Renowned East Tennessee cook, Barbara Tenney, presented a menu at KaTom Wednesday evening. I have seen at least 10 of her presentations so I couldn’t wait to see her at KaTom. Here is how our cooking event went at KaTom.


It is fun to walk in and find your place at a table. I had a great seat.


Tables were set in a simple, elegant display. You get a copy of each recipe too.

A friend, Sophia Connerly, joined me for this presentation. Also at our table were a mother and daughter from Morristown, a professor from U.T., and a personal chef/ chef from the Lonesome Dove restaurant in Knoxville.

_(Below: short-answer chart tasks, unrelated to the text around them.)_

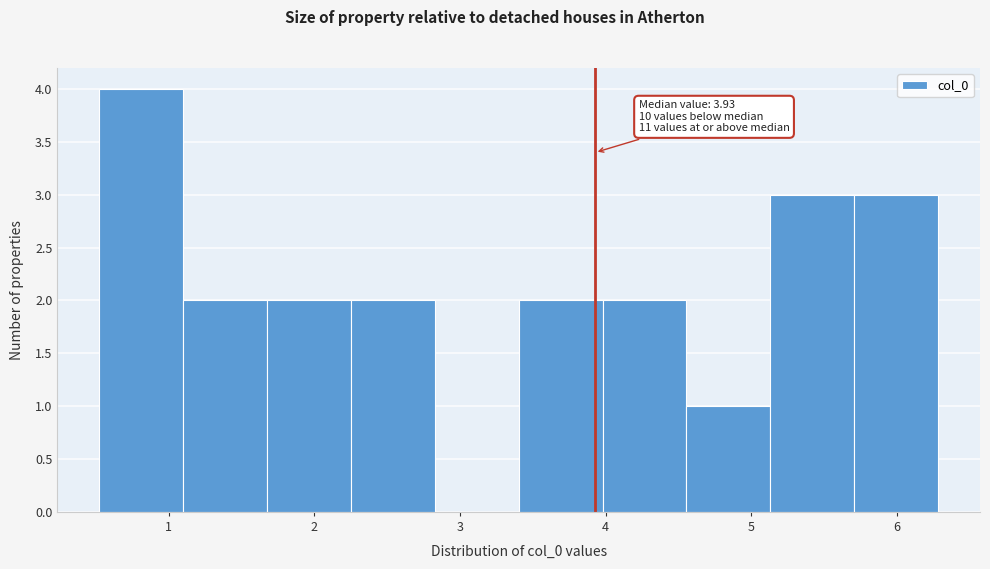

Which range on the x-axis has the tallest bar?

0.5 to 1.1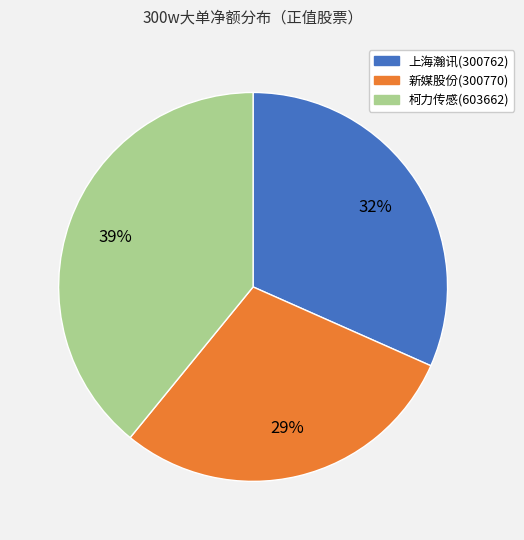

How many segments does this pie chart have?

3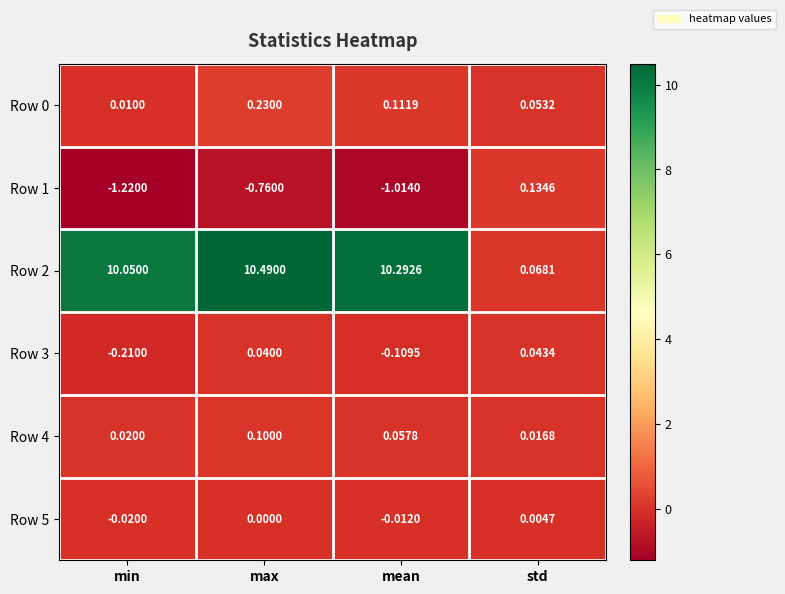

At which category does the chart reach its minimum across all series?

min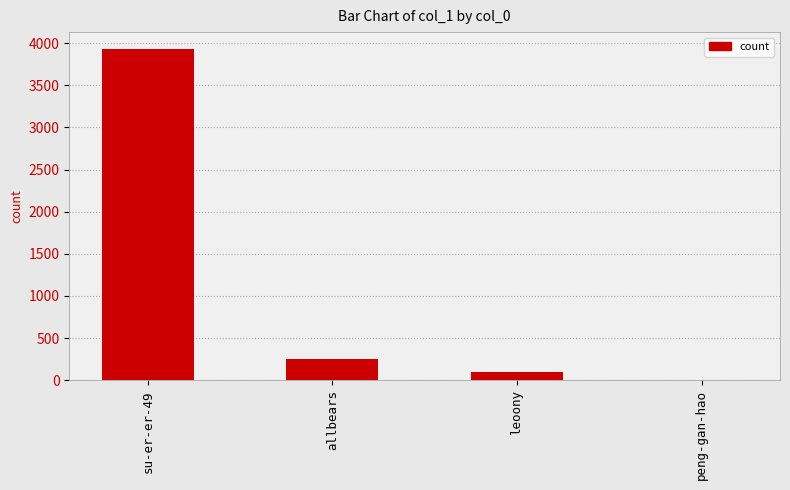

At which label is the value closest to 1968?

allbears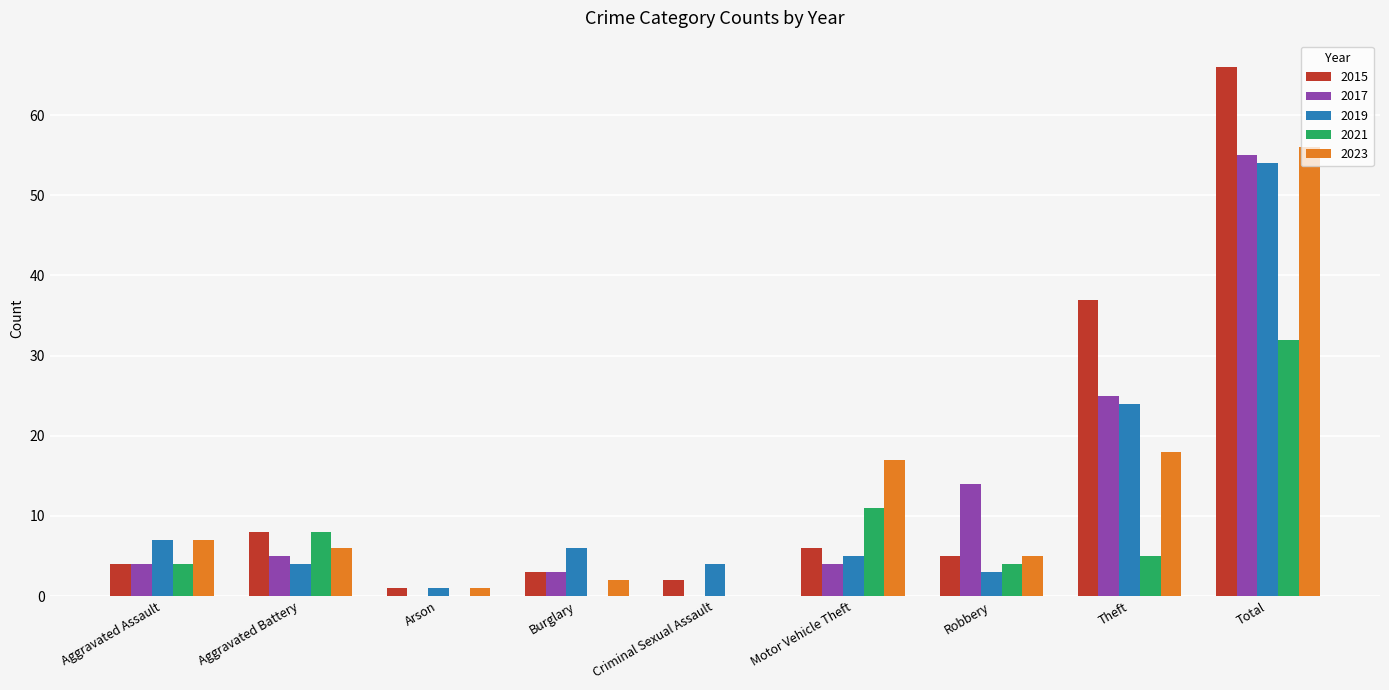

How many groups of bars are there?

9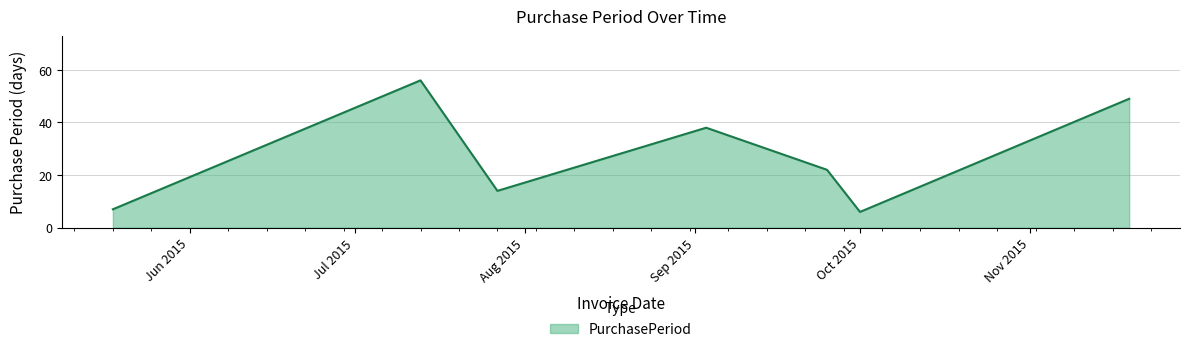

Reading left to right, list all the values displayed in this chart.

7	56	14	38	22	6	49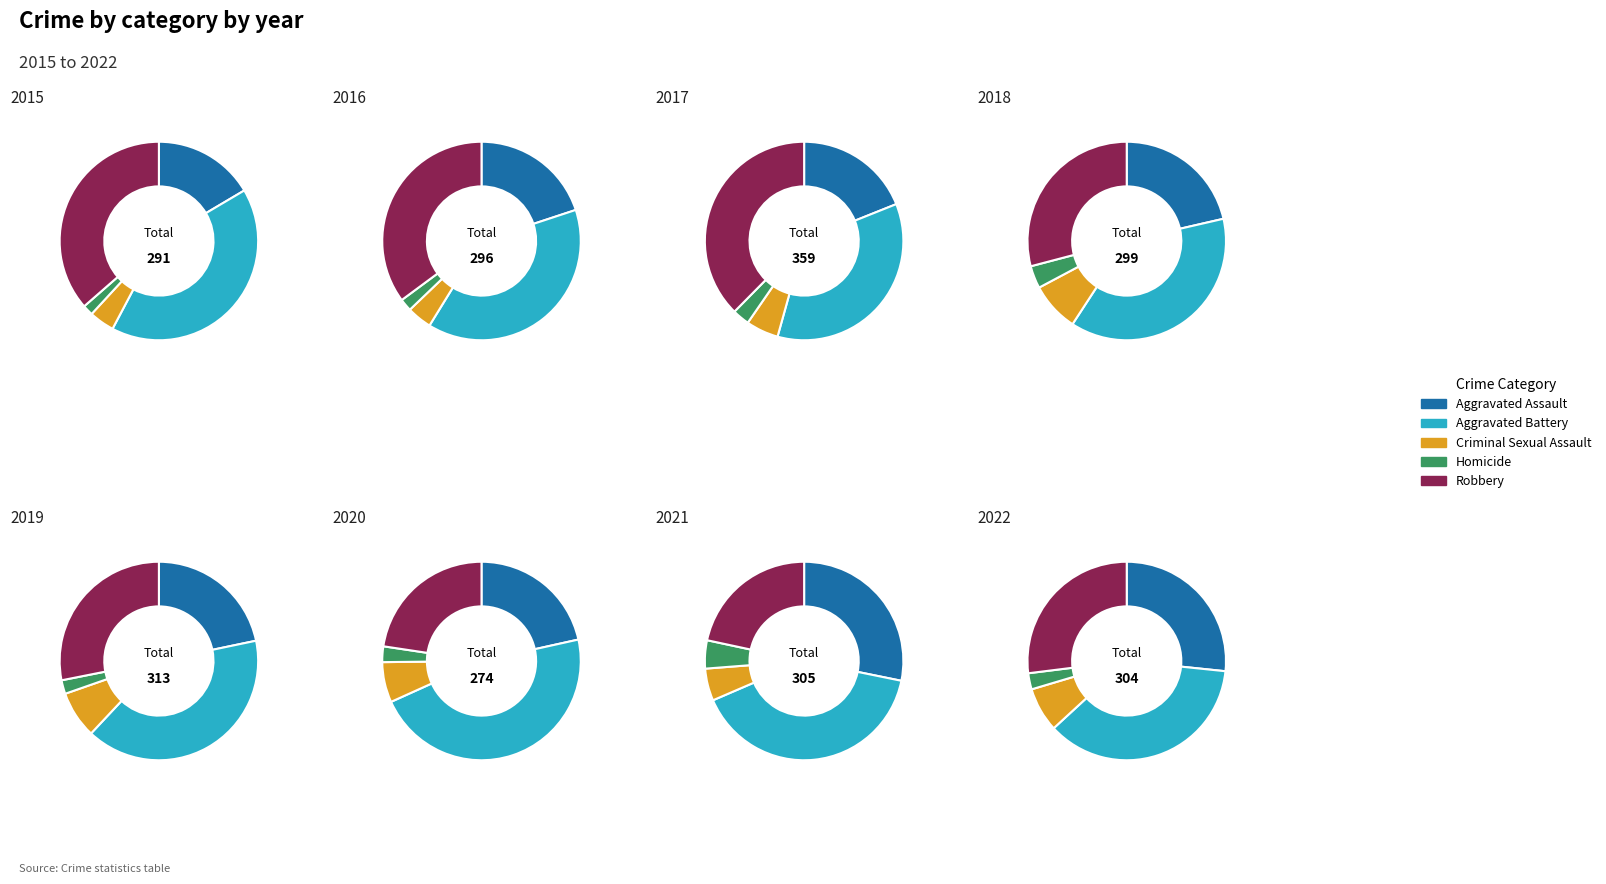

How many slices are in this pie chart?

8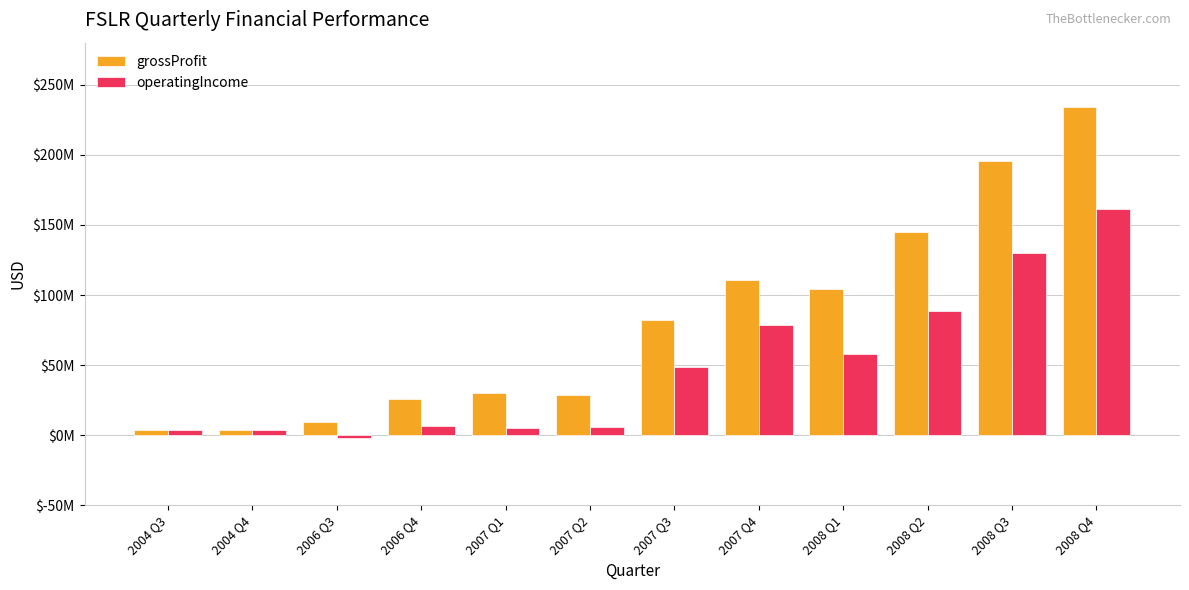

What are all the series names shown in the legend?

grossProfit, operatingIncome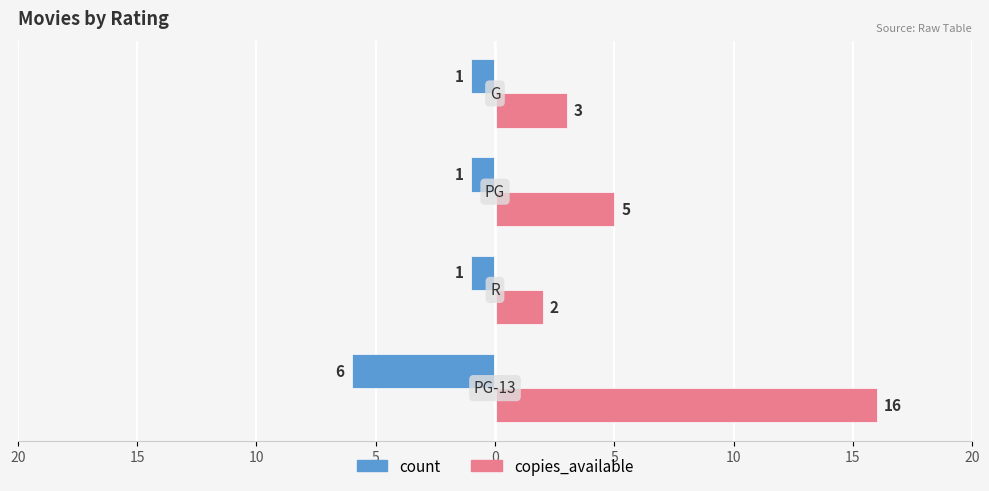

What are all the series names shown in the legend?

count, copies_available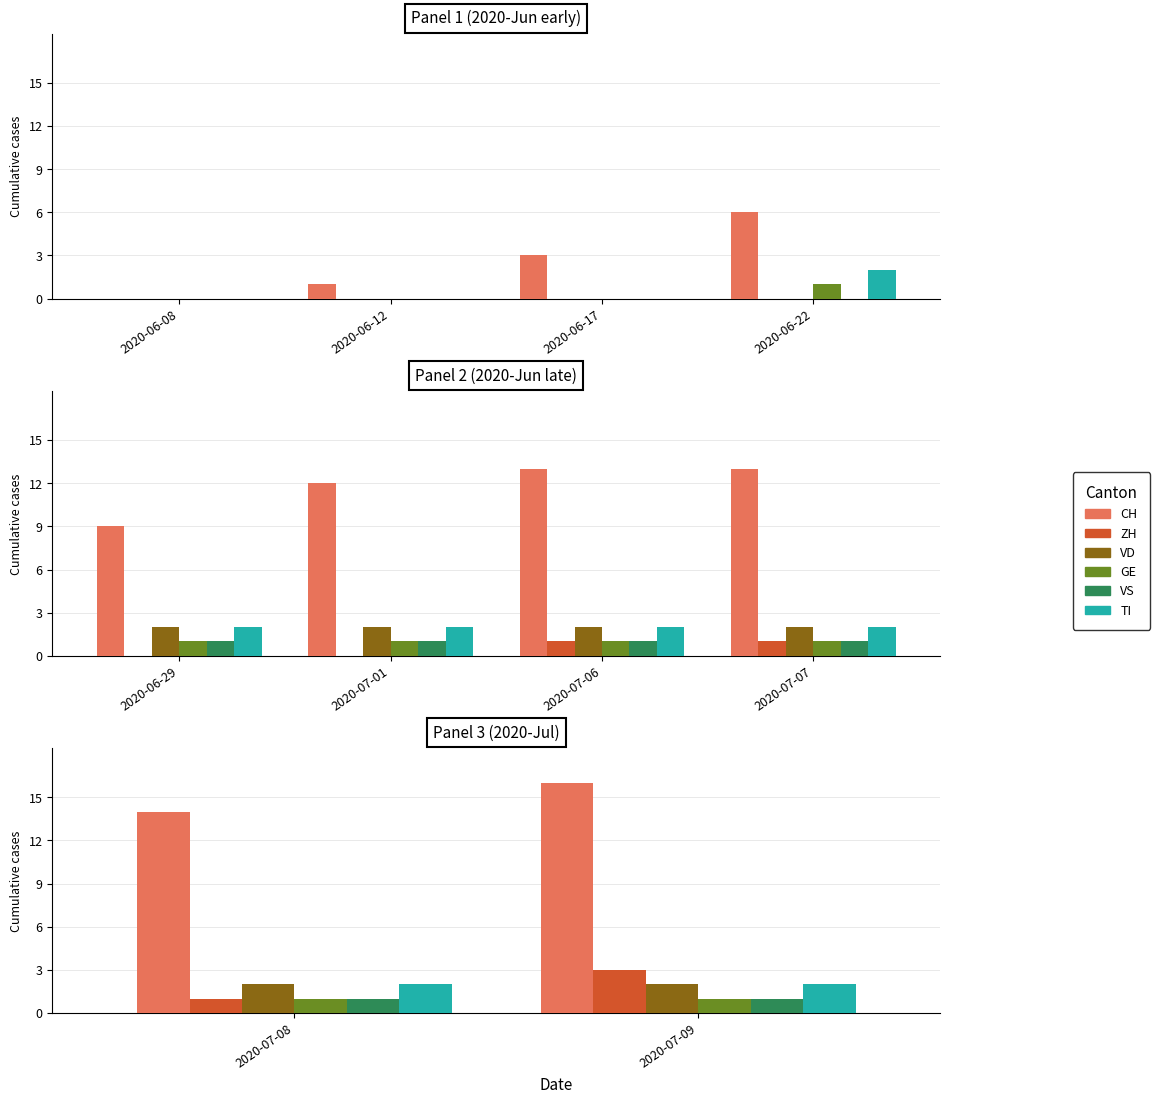

What is the value of the TI bar at the 1st from the left?

2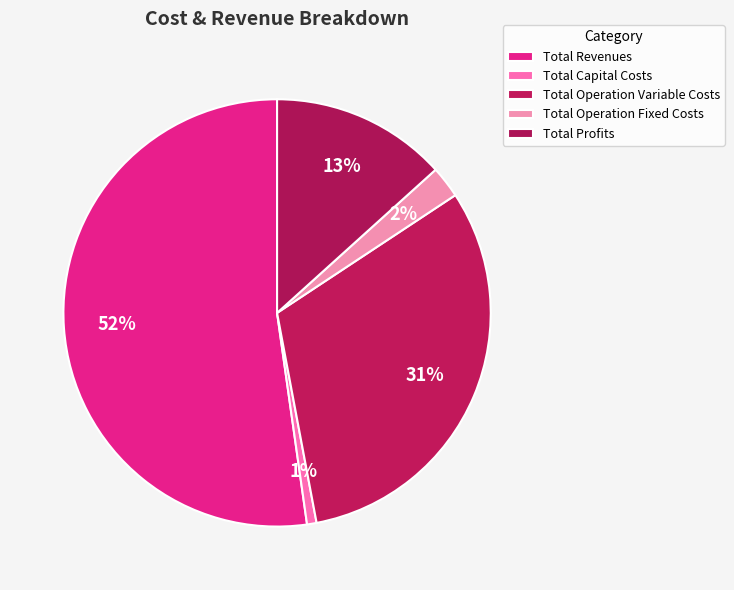

How many slices are in this pie chart?

5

Notice the home- made treats from Barbara at each place setting. Cookies and a sweet mix. Divine!


The menu featured chicken and dumplings and pot roast with a Barbara Tenney flair!


I am one of her devoted fans. Barbara Tenney, the legend, is pictured on the right. Love her style too.


Get there early so you can shop!


Every seat has a great view.


Chicken breasts cooked to perfection. Broth to cook the dumplings.


Dumplings measured to perfection by a scoop.

Par excellence!


It was wonderfull!


View from the overhead screen.

And the pot roast extraordinaire. I took leftovers for lunch the next day.

We can’t wait to see Barbara Tenney again out and about in Sevierville.